Many of these kids don't have the muscle tone, balance or coordination to handle the regular bikes they see other kids riding, but they laughed and squealed to roll around on adaptive trikes and two-seaters.

Social interaction

Recently, Seattle orthopedic surgeon Sean Adelman, wrote about “Biking and Independence” at his blog Raise Expectations.

Bicycling is important for many children to learn how to “get around,” but it also has a social aspect.

“When your friends are going for a bike ride, going with them is a big deal.  When your friends ride their bikes to school, riding your bike is a big deal.   When you walk a little slower, or run a little slower, riding a bike can allow you to keep up you friends.”

And, as we all know, bicycling has physical benefits. For some kids with special needs, this is the best exercise they can get.

Resources

Here are a few groups that offer bicycling for people with special needs:

— First there's Lose the Training Wheels, which offers clinics around the US for children whose disabilities make riding a bicycle a huge challenge. The founder, Richard Klein, says learning to ride a bike increases self-esteem, inclusion, improved quality of life through recreation, and adds a positive element to family dynamics.

I wrote about program in 2008, and I'm glad to say they're still going strong. Check the list of clinics coming up in 2011. Here's a video from a local TV station.

Assisted Cycling Tours offers single- and multiple-day bicycling trips around Colorado for people with special needs and their families. The Westminster, Colorado-based nonprofit also presents clinics and training on how to incorporate bicycling into family activities.

You can follow their activities on Facebook, where they keep updates of their activities.

— Closer to home, the Seattle-based Outdoors for All offers all types of activities for people with physical, developmental, and sensory disabilities. They offer outdoor excursions in skiing, kayaking and canoeing, but I'm partial to their cycling programs.

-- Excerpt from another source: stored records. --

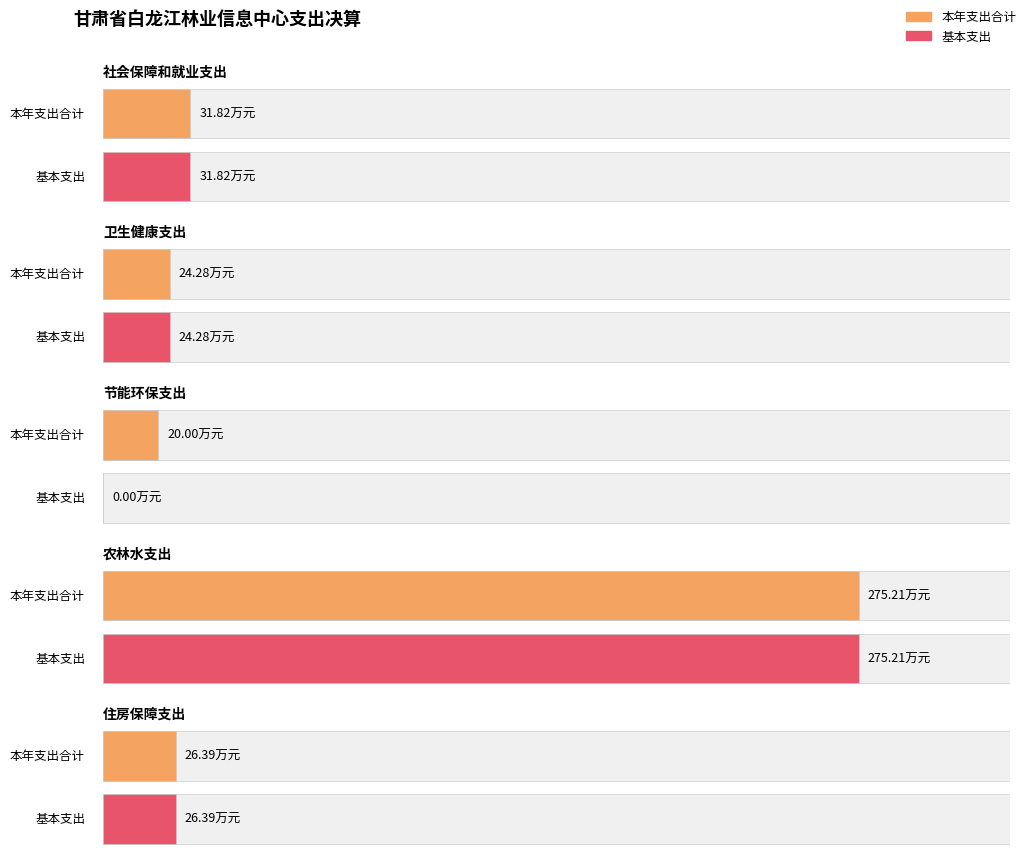

How many values in the 基本支出 series are below 26?

2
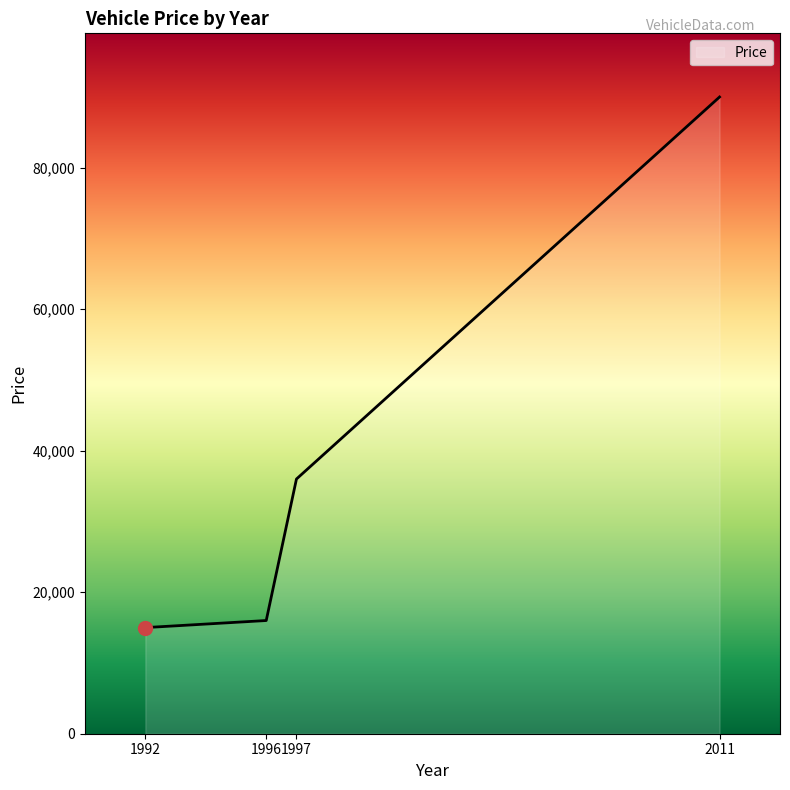

Which label corresponds to the largest value in the chart?

2011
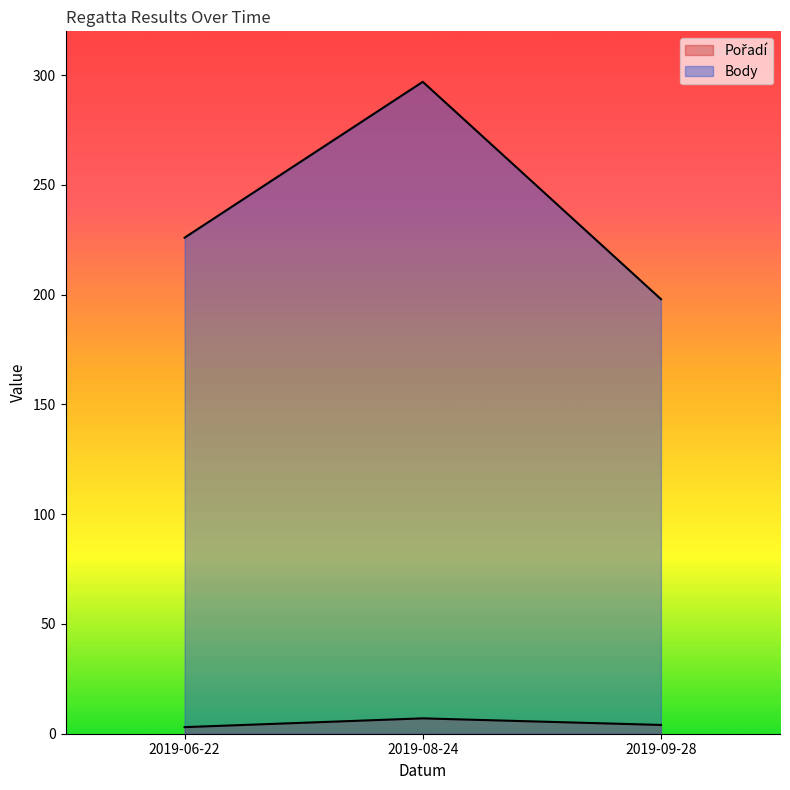

The Pořadí series shows 3 at 2019-06-22. True or false?

True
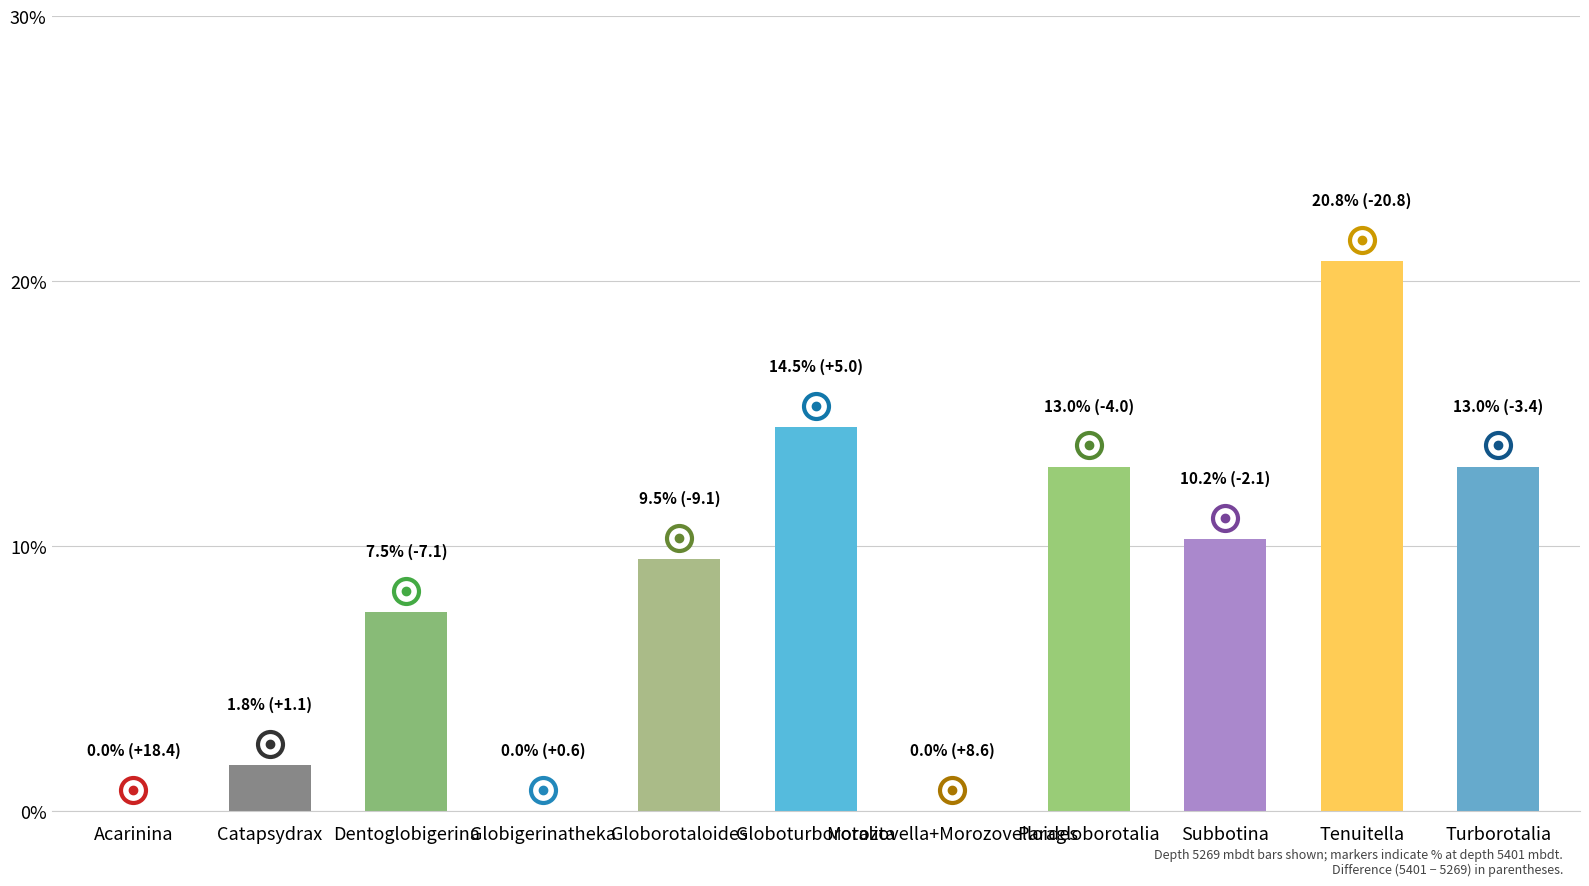

What is the label of the 11th bar from the left?

Turborotalia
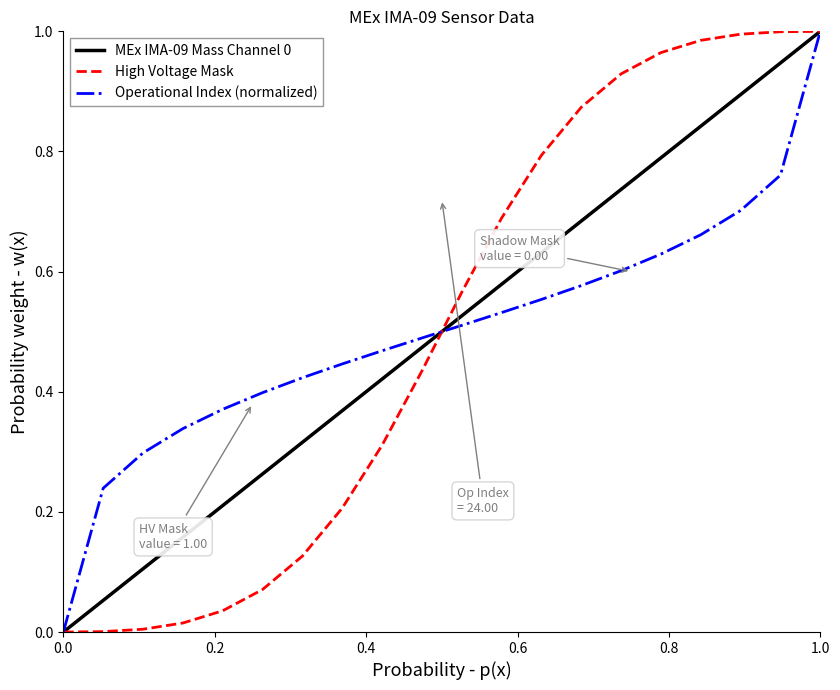

At how many categories does at least one series exceed 0?

19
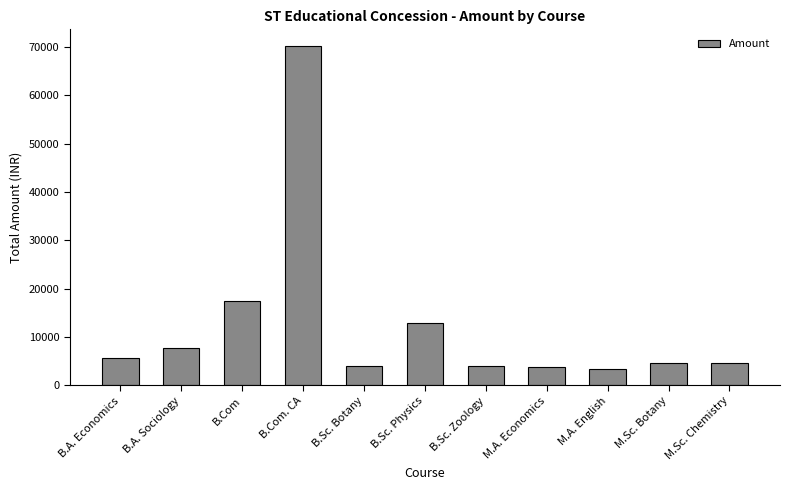

The value at B.Sc. Physics is 12960. True or false?

True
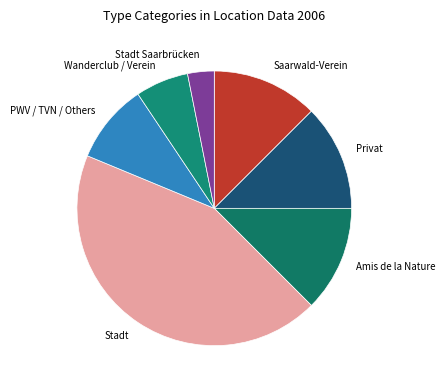

Which category has the smallest portion of the pie?

Stadt Saarbrücken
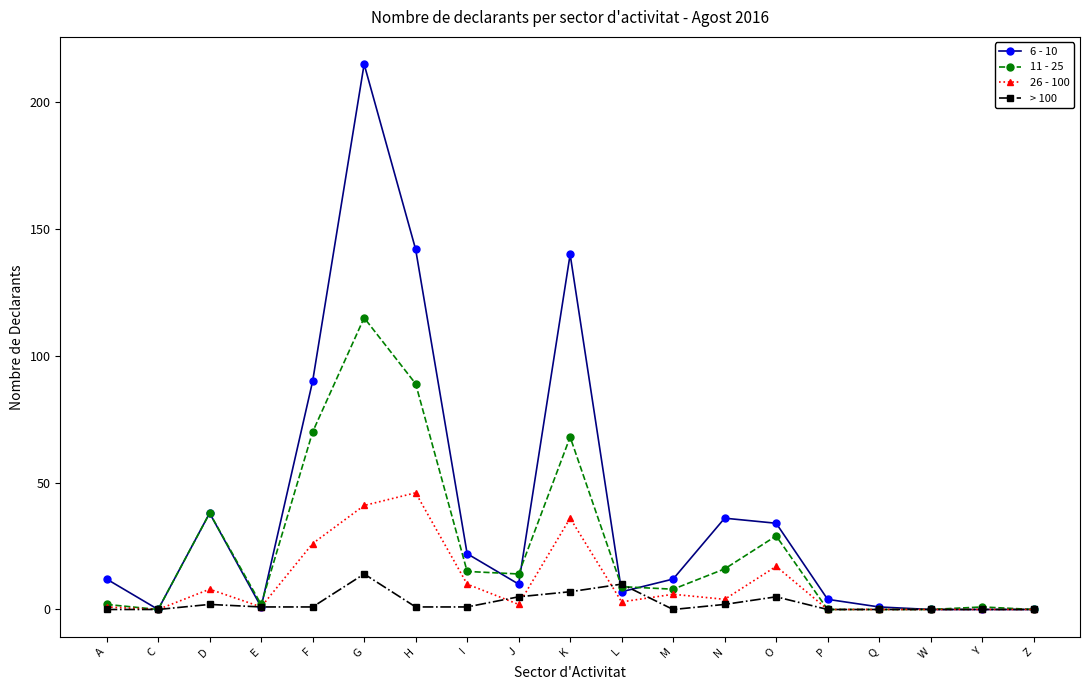

Where is the first local maximum for 11 - 25?

D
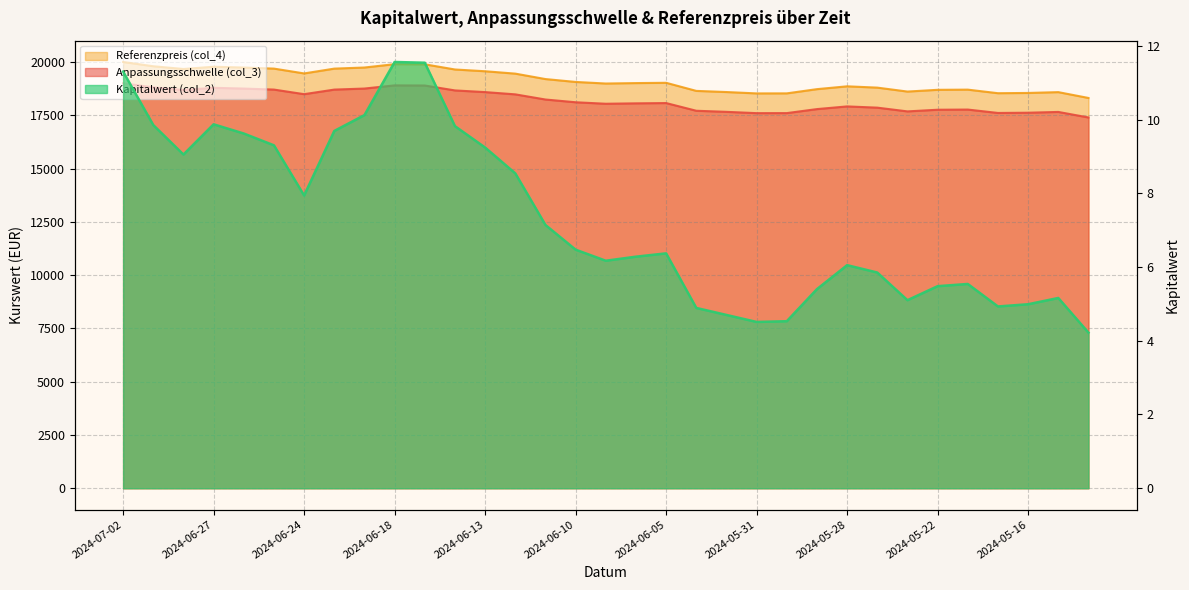

True or false: Referenzpreis (col_4) and Anpassungsschwelle (col_3) cross at least once.

False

Their trailer is filled with many styles and sizes of adaptive trikes and tandems. They use it for their summer programs, and you'll see it at other public events where folks with special needs may gather. Here's their summer brochure.

— The Ypsilanti, Michigan-based Programs to Educate All Cyclists aims to help people with disabilities improve their lives through using bicycles for transportation, recreation, fitness and therapy. Last summer the nonprofit sponsored summer-long programs in Ann Arbor, Saline, Taylor, Plymouth and Detroit. Contact the group for this summer's programs.

Bikes

In terms of bicycling equipment, I'm most familiar with Rifton Adaptive Tricycles, which are pretty much bomb-proof. My daughter uses these at school. There's also a website — e-Special Needs — where other adaptive bikes are compared and sold.

Also, I've run across stories and websites where folks have developed new styles of bikes for special needs kids.

One is the JoRide, first developed by an Illinois father for his son with autism. Here's a recent story, “'We can ride as a family now:' Dad's modified bicycle suits cyclists with special needs.”

Another is the Buddy Bike, which is an in-line tandem bicycle that puts the “stoker” in the front seat while the larger rider controls the steering from the rear. This allow both cyclists to enjoy a view of the road and the parent a better chance to monitor the child.

There also the side-by-side quadribents, which I've been adapted for special needs folks.